As a related point, the brilliance of James Madison was that he put a check against the prevailing emphasis on democratic majority rule. His claim was that majorities themselves can be tyrannical against minority viewpoints. They’re different than the tyranny of monarchy but tyrannical nonetheless. The answer, Madison insisted, was not to get rid of them but rather to “extend the sphere”, such that there are sufficient factions/viewpoints that none can domineer over the other.

The Three Lives of James Madison: Genius, Partisan, President by Noah Feldman

Two key takeaways from this book.

First, Madison, the true authority on the Constitution, offers the clearest answer to a debate that still divides American politics today: Whether the Constitution is strictly relegated to enumerated powers or a living document that evolves with time.

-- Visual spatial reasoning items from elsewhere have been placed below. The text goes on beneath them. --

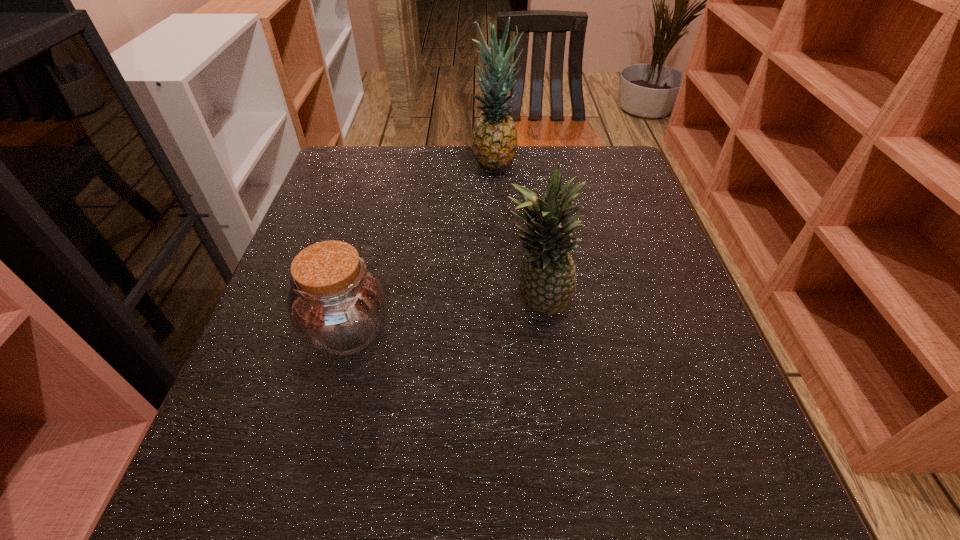
Locate an element on the screen. free spot between the jar and the farthest object is located at coordinates (421, 247).

The height and width of the screenshot is (540, 960). What are the coordinates of `vacant space in between the taller pineapple and the leftmost object` in the screenshot? It's located at (421, 247).

Locate an element on the screen. free space between the second shortest object and the tallest object is located at coordinates (516, 233).

At what (x,y) coordinates should I click in order to perform the action: click on empty space between the nearer pineapple and the tallest object. Please return your answer as a coordinate pair (x, y). The width and height of the screenshot is (960, 540). Looking at the image, I should click on (516, 233).

Locate an element on the screen. This screenshot has width=960, height=540. empty location between the shortest object and the nearer pineapple is located at coordinates (443, 317).

Locate an element on the screen. This screenshot has height=540, width=960. vacant point located between the second tallest object and the taller pineapple is located at coordinates (516, 233).

I want to click on free space between the second tallest object and the taller pineapple, so 516,233.

Locate an element on the screen. free space between the taller pineapple and the second tallest object is located at coordinates (516, 233).

Locate an element on the screen. The height and width of the screenshot is (540, 960). vacant area that lies between the farther pineapple and the nearer pineapple is located at coordinates (516, 233).

I want to click on object that is the nearest to the jar, so click(x=547, y=283).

In the early years, Madison argued forcefully to establish norms for how the Constitution should be interpreted, namely, opposing any law not explicitly enumerated. Yet he came to support Hamilton’s national bank and a standing army. This change demonstrates something essential: that Madison did not believe interpretation could be simply relegated to enumerated powers. Rather, he believed interpretation rests in “the true spirit of liberty”.

As the founders transitioned from abstract political theory in the founding years into the realities of governing, they learned that constitutional judgement requires a application that is anchored by first principles. The Constitution was written to secure “the blessings of liberty” but was unable to anticipate all future circumstances. This flexibility is not license to excuse unchecked power or arbitrarily expand the federal government. Rather, Madison’s framework resolves this tension in that laws should be evaluated through the lens of whether they preserve or diminish liberty.

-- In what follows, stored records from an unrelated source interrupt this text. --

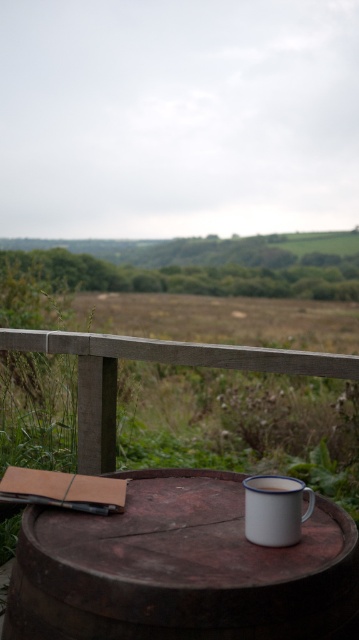
Question: From the image, what is the correct spatial relationship of rustic wooden barrel at center in relation to wooden rail at upper center?

Choices:
 (A) below
 (B) above

Answer: (A)

Question: Is wooden rail at upper center thinner than white enamel mug at lower right?

Choices:
 (A) yes
 (B) no

Answer: (B)

Question: Can you confirm if rustic wooden barrel at center is positioned to the left of white enamel mug at lower right?

Choices:
 (A) yes
 (B) no

Answer: (A)

Question: Which of the following is the farthest from the observer?

Choices:
 (A) [x=151, y=566]
 (B) [x=290, y=484]
 (C) [x=198, y=362]

Answer: (C)

Question: Which of the following is the closest to the observer?

Choices:
 (A) (280, 349)
 (B) (268, 544)
 (C) (356, 572)

Answer: (C)

Question: Which point is closer to the camera?

Choices:
 (A) (296, 531)
 (B) (132, 556)
 (C) (90, 452)

Answer: (B)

The enduring lesson of Madison’s work is that constitutional interpretation must be principled without being restrictive and adaptive without being unmoored. As conservatives know well, liberty can be diminished with too much government, but it can also be diminished on the other end of the spectrum through a rigid constitution that would prevent protections on anything from civil rights to data privacy.

Second, Madison was the needed check on colonial America’s rush into pure majoritarianism government. Prevailing republican theory assumed a small homogenous society, but the Founders witnessed a nation fractured by growing and competing factions. Madison inverted the theory by arguing the Jeffersonian faith in majority rule contained a fatal flaw: That majorities, just like kings, can also be tyrannical. His solution to “extend the sphere” diluted power by dispersing it across diverse interests so that no single faction could dominate. The Senate today, and the filibuster in particular, remains a critical and enduring component of Madison’s American philosophy.

Working by Robert Caro

I was drawn to Caro’s latest book, because I loved his work on LBJ and now, after reading, look forward to to his book on Robert Moses. Caro wrote about both historic figures not for their own sake but as instruments to examine power and all who were affected by it. This book looks under the hood at his wisdom of craft.

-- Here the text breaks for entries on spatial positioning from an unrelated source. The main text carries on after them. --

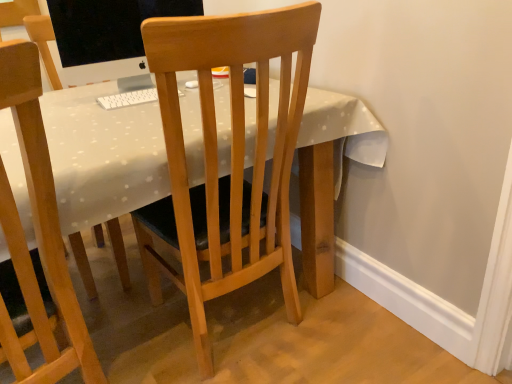
Question: From a real-world perspective, is light wood chair at center, which appears as the second chair when viewed from the left, over wooden desk at center?

Choices:
 (A) no
 (B) yes

Answer: (B)

Question: Is light wood chair at center, which appears as the second chair when viewed from the left, outside of wooden desk at center?

Choices:
 (A) no
 (B) yes

Answer: (A)

Question: Is light wood chair at center, which appears as the second chair when viewed from the left, surrounding wooden desk at center?

Choices:
 (A) yes
 (B) no

Answer: (B)

Question: Is light wood chair at center, which appears as the second chair when viewed from the left, positioned with its back to wooden desk at center?

Choices:
 (A) no
 (B) yes

Answer: (B)

Question: Does light wood chair at center, which is the first chair from right to left, have a smaller size compared to wooden desk at center?

Choices:
 (A) no
 (B) yes

Answer: (B)

Question: From a real-world perspective, is wooden desk at center positioned above or below matte black monitor at upper left?

Choices:
 (A) below
 (B) above

Answer: (A)

Question: From the image's perspective, relative to matte black monitor at upper left, is wooden desk at center above or below?

Choices:
 (A) above
 (B) below

Answer: (B)

Question: Considering the positions of wooden desk at center and matte black monitor at upper left in the image, is wooden desk at center taller or shorter than matte black monitor at upper left?

Choices:
 (A) short
 (B) tall

Answer: (B)

Question: Does point (60, 107) appear closer or farther from the camera than point (95, 3)?

Choices:
 (A) farther
 (B) closer

Answer: (A)

Question: Would you say wooden chair at center, placed as the first chair when sorted from left to right, is to the left or to the right of wooden desk at center in the picture?

Choices:
 (A) right
 (B) left

Answer: (B)

Question: From a real-world perspective, relative to wooden desk at center, is wooden chair at center, placed as the first chair when sorted from left to right, vertically above or below?

Choices:
 (A) below
 (B) above

Answer: (B)

Question: From the image's perspective, is wooden chair at center, the 2th chair viewed from the right, located above or below wooden desk at center?

Choices:
 (A) above
 (B) below

Answer: (B)

Question: Is wooden chair at center, the 2th chair viewed from the right, inside the boundaries of wooden desk at center, or outside?

Choices:
 (A) inside
 (B) outside

Answer: (A)

Question: Based on their sizes in the image, would you say wooden desk at center is bigger or smaller than light wood chair at center, which is the first chair from right to left?

Choices:
 (A) big
 (B) small

Answer: (A)

Question: Choose the correct answer: Is wooden desk at center inside light wood chair at center, which appears as the second chair when viewed from the left, or outside it?

Choices:
 (A) outside
 (B) inside

Answer: (A)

…I want students to learn that writing, the quality of the prose, matters in non-fiction, that writing matters in history.

…my writing seems never to come out well if I’ve talked about it beforehand.

[Excerpt on why he chose LBJ as a subject]:

It was his six years -1955 through 1960-as Senate Majority Leader. For a hundred years before Lyndon Johnson, since the halcyon era of Webster, Clay and Calhoun, no one had been able to make the Senate work – as, in the fifty-nine years since Lyndon Johnson left the Senate, no one’s been able to make the Senate work. But he made it work. During the six years of his leadership, in fact, the Senate became the center of governmental ingenuity, creativity and energy in Washington.

Really, my books are an examination of what power does to people. Power doesn’t always corrupt…[sometimes it] cleanses. But what power always does is reveal.